**Short problem**
Rewrite the records with every "Q0" switched to "baseQuery" and nothing else changed. Leave the pictures out.

**Records for this exercise**
_____

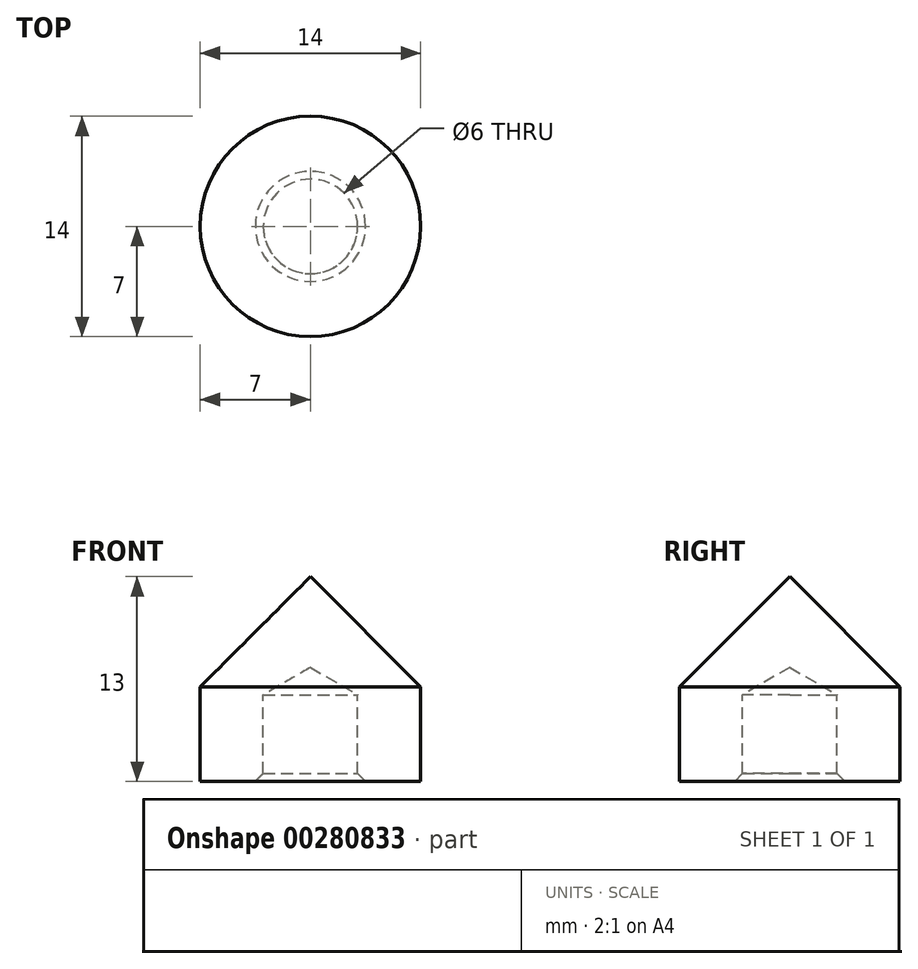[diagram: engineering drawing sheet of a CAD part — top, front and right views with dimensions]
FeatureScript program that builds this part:
annotation { "Feature Type Name" : "Feature", "Feature Type Description" : "" }
export const myFeature = defineFeature(function(context is Context, id is Id, definition is map)
    precondition{}
    {
        {
            var Q0;
            Q0=qCreatedBy(makeId("Front.planeOp"),FACE);
            var sketch = newSketch(context, id + "F0", { "sketchPlane" : qUnion([Q0])});
            skLineSegment(sketch, "E0", {"start": v(0, 13) * mm, "end": v(7, 6) * mm});
            skLineSegment(sketch, "E1", {"start": v(7, 6) * mm, "end": v(7, 0) * mm});
            skLineSegment(sketch, "E2", {"start": v(7, 0) * mm, "end": v(3, 0) * mm});
            skLineSegment(sketch, "E3", {"start": v(0, 7.23) * mm, "end": v(0, 13) * mm});
            skLineSegment(sketch, "E4", {"start": v(0, 19.54) * mm, "end": v(0, -5.08) * mm, "construction": true});
            skLineSegment(sketch, "E5", {"start": v(3, 0) * mm, "end": v(3, 5.5) * mm});
            skLineSegment(sketch, "E6", {"start": v(3, 5.5) * mm, "end": v(0, 7.23) * mm});
            skSolve(sketch);
        }
        {
            var Q0;
            Q0=makeQuery(id+"F0.imprint","IMPRINT",FACE,{"disambiguationData":[TD([[makeQuery(id+"F0.imprint","IMPRINT",EDGE,{"derivedFrom":sQuery(id+"F0.wireOp",EDGE,"E0")}),-1.0]])]});
            var Q1;
            Q1=sQuery(id+"F0.wireOp",EDGE,"E4");
            revolve(context, id + "F1", {"entities" : qUnion([Q0]), "axis" : qUnion([Q1]), "revolveType" : RevolveType.FULL});
        }
        {
            var Q0;
            Q0=makeQuery(id+"F1.opRevolve","SWEPT_EDGE",EDGE,{"disambiguationData":[OSD([sQuery(id+"F0.wireOp",EDGE,"E2"),sQuery(id+"F0.wireOp",EDGE,"E5")])]});
            chamfer(context, id + "F2", {"entities" : qUnion([Q0]), "width" : 0.5 * mm, "tangentPropagation" : true});
        }
    });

_____

**Reply**
[diagram: engineering drawing sheet of a CAD part — top, front and right views with dimensions]
FeatureScript program that builds this part:
annotation { "Feature Type Name" : "Feature", "Feature Type Description" : "" }
export const myFeature = defineFeature(function(context is Context, id is Id, definition is map)
    precondition{}
    {
        {
            var baseQuery;
            baseQuery=qCreatedBy(makeId("Front.planeOp"),FACE);
            var sketch = newSketch(context, id + "F0", { "sketchPlane" : qUnion([baseQuery])});
            skLineSegment(sketch, "E0", {"start": v(0, 13) * mm, "end": v(7, 6) * mm});
            skLineSegment(sketch, "E1", {"start": v(7, 6) * mm, "end": v(7, 0) * mm});
            skLineSegment(sketch, "E2", {"start": v(7, 0) * mm, "end": v(3, 0) * mm});
            skLineSegment(sketch, "E3", {"start": v(0, 7.23) * mm, "end": v(0, 13) * mm});
            skLineSegment(sketch, "E4", {"start": v(0, 19.54) * mm, "end": v(0, -5.08) * mm, "construction": true});
            skLineSegment(sketch, "E5", {"start": v(3, 0) * mm, "end": v(3, 5.5) * mm});
            skLineSegment(sketch, "E6", {"start": v(3, 5.5) * mm, "end": v(0, 7.23) * mm});
            skSolve(sketch);
        }
        {
            var baseQuery;
            baseQuery=makeQuery(id+"F0.imprint","IMPRINT",FACE,{"disambiguationData":[TD([[makeQuery(id+"F0.imprint","IMPRINT",EDGE,{"derivedFrom":sQuery(id+"F0.wireOp",EDGE,"E0")}),-1.0]])]});
            var Q1;
            Q1=sQuery(id+"F0.wireOp",EDGE,"E4");
            revolve(context, id + "F1", {"entities" : qUnion([baseQuery]), "axis" : qUnion([Q1]), "revolveType" : RevolveType.FULL});
        }
        {
            var baseQuery;
            baseQuery=makeQuery(id+"F1.opRevolve","SWEPT_EDGE",EDGE,{"disambiguationData":[OSD([sQuery(id+"F0.wireOp",EDGE,"E2"),sQuery(id+"F0.wireOp",EDGE,"E5")])]});
            chamfer(context, id + "F2", {"entities" : qUnion([baseQuery]), "width" : 0.5 * mm, "tangentPropagation" : true});
        }
    });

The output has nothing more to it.